(Stored data)
·····
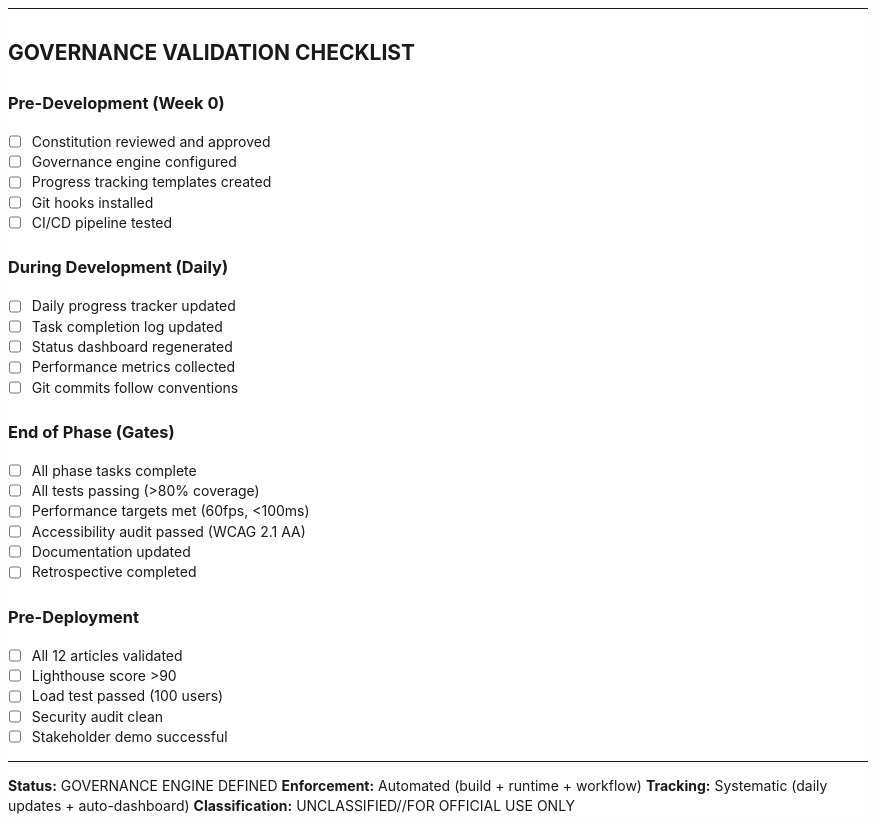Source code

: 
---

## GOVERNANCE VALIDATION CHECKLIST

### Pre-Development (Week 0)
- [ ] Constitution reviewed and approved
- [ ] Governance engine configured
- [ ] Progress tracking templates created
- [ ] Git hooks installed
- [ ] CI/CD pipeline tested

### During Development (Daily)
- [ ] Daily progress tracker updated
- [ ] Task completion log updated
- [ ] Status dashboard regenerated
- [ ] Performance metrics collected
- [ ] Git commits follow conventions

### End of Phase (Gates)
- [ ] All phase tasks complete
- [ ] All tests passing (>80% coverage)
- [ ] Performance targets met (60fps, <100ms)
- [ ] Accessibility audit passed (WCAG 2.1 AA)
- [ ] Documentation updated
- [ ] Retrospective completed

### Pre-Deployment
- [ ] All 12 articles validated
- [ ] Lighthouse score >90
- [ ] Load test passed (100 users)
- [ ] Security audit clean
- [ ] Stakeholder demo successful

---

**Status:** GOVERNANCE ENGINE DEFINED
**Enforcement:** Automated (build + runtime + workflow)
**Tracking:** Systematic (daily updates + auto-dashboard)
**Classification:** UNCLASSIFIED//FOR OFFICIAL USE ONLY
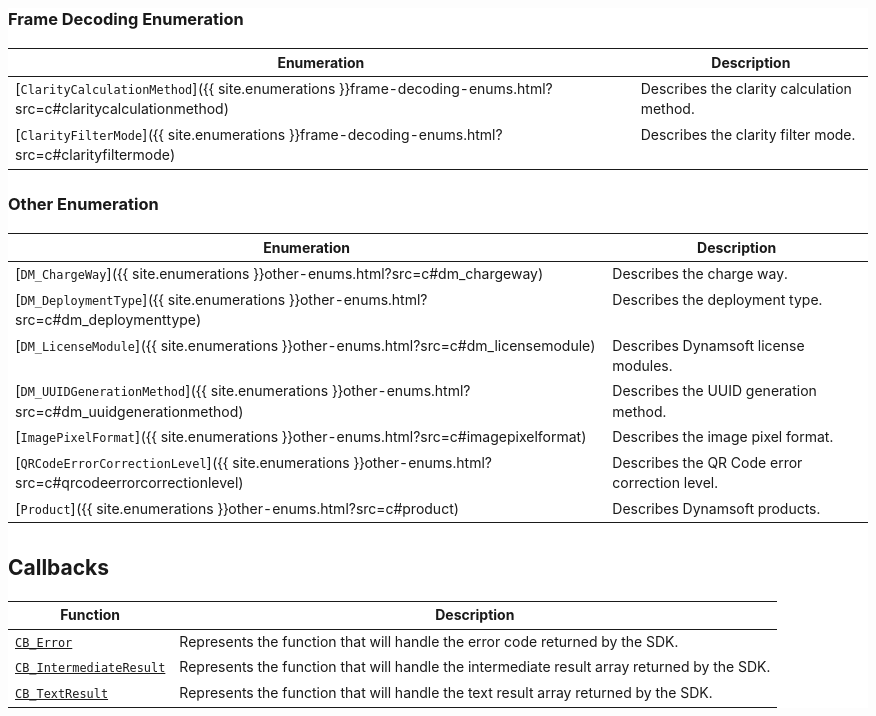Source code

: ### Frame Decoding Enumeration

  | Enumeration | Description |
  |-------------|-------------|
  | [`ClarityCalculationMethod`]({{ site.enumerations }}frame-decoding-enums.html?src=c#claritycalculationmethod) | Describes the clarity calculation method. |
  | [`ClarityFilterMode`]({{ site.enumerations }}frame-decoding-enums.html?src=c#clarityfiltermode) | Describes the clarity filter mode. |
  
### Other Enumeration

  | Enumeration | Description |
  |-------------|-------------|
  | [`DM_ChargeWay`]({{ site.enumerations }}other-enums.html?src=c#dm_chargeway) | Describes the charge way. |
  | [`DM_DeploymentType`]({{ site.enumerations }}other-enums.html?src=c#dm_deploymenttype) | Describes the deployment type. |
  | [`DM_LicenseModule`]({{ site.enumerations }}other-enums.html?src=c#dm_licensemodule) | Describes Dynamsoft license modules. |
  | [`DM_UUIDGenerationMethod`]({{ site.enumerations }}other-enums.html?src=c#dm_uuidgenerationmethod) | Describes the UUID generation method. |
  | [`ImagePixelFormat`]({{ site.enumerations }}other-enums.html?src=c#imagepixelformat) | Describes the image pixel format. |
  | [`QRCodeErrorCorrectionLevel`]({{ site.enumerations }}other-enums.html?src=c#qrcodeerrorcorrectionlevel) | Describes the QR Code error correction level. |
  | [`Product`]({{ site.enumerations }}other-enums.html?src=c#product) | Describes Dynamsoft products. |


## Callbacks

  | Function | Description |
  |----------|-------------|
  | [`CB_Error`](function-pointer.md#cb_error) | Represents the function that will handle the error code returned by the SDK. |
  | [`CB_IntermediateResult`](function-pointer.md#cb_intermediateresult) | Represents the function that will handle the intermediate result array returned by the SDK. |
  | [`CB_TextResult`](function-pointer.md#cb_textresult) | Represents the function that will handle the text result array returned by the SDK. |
·····
__WORK REQUEST__. Filter the records above down to the lines that hold the string "audit".

__RESPONSE__.
- [ ] Accessibility audit passed (WCAG 2.1 AA)
- [ ] Security audit clean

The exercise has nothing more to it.